Instruction Level Parallelism (ILP) Methods

853 Views Asked by At

I'm trying to learn about the methods used in instruction level parallelism and the differences between them. My question here is, given an instruction set that was initially made to run at a processor without instruction level parallelism, which one of these methods can be used in order to achieve instruction level parallelism on a new processor and why/how. The new processor will execute the same instruction set and run the same program binaries identical to the original one, but the performance will be better. The options are:

1)Out-of-order execution(Tomasulo Algorithm)

2)Pipelining

3)Superscalar

4)VLIW

2

There are 2 best solutions below

2
On BEST ANSWER

I would say OOO will be the first thing that will highly increase ILP. OOO architectures are hardware techniques that are totally independent of the workings of compilers (meaning that OOO architecture will carry out the same computations of a CPU without OOO and producing the same results with less time with no change to the instructions structure at all)

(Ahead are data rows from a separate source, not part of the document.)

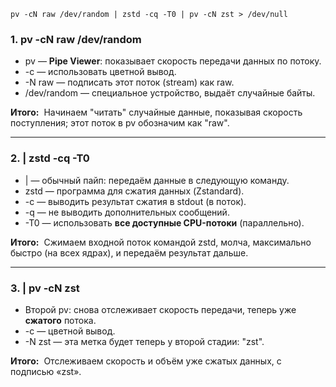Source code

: `pv -cN raw /dev/random | zstd -cq -T0 | pv -cN zst > /dev/null`

### 1. pv -cN raw /dev/random

- pv — **Pipe Viewer**: показывает скорость передачи данных по потоку.
- -c — использовать цветной вывод.
- -N raw — подписать этот поток (stream) как raw.
- /dev/random — специальное устройство, выдаёт случайные байты.

**Итого:**  Начинаем "читать" случайные данные, показывая скорость поступления; этот поток в pv обозначим как "raw".

---

### 2. | zstd -cq -T0

- | — обычный пайп: передаём данные в следующую команду.
- zstd — программа для сжатия данных (Zstandard).
- -c — выводить результат сжатия в stdout (в поток).
- -q — не выводить дополнительных сообщений.
- -T0 — использовать **все доступные CPU-потоки** (параллельно).

**Итого:**  Сжимаем входной поток командой zstd, молча, максимально быстро (на всех ядрах), и передаём результат дальше.

---
### 3. | pv -cN zst

- Второй pv: снова отслеживает скорость передачи, теперь уже **сжатого** потока.
- -c — цветной вывод.
- -N zst — эта метка будет теперь у второй стадии: "zst".

**Итого:**  Отслеживаем скорость и объём уже сжатых данных, с подписью «zst».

Pipe-lining is a well known and old technique to increase ILP but it has its limitations, adding stages increase hardware complexity and eventually will give a diminishing returns.

VLIW and superscalar are essentially the same but they are different style of parallelism, they require special hardware and special compilers, so they are not compatible with the conventional control-flow architecture. This technique essentially rely on compilers to pack more than instruction in one Very Long Instruction Word (VLIW) that can be executed in parallel.

0
On

Start with pipelining. This is the oldest and best approach at achieving ILP through overlapping fetch, decoding, execution, ... of multiple instructions. It is so common that any real CPU which has OOO, in-order, superscalar, VLIW, ... to achieve ILP will also be pipelined.

Yes, OOO will achieve ILP. The first and third instructions below can execute OOO in parallel while the second must wait for the first to complete (RAW hazard on r1). The CPU scheduler will have to find the third instruction OOO dynamically.

ld  r1, 0(r2)
add r2, r1, r3
add r4, r3, r5

You didn't mention in-order but it can achieve ILP as well. The first and second instructions can execute in parallel but the third will have to wait for the first to complete since it also has a RAW hazard on r1.

ld  r1, 0(r2)
add r4, r3, r5
add r2, r1, r3

Superscalar and VLIW only exist for ILP. VLIW uses static compile time scheduling to achieve ILP. Superscalar uses execution time scheduling by the CPU AND compile time scheduling by the compiler to achieve ILP.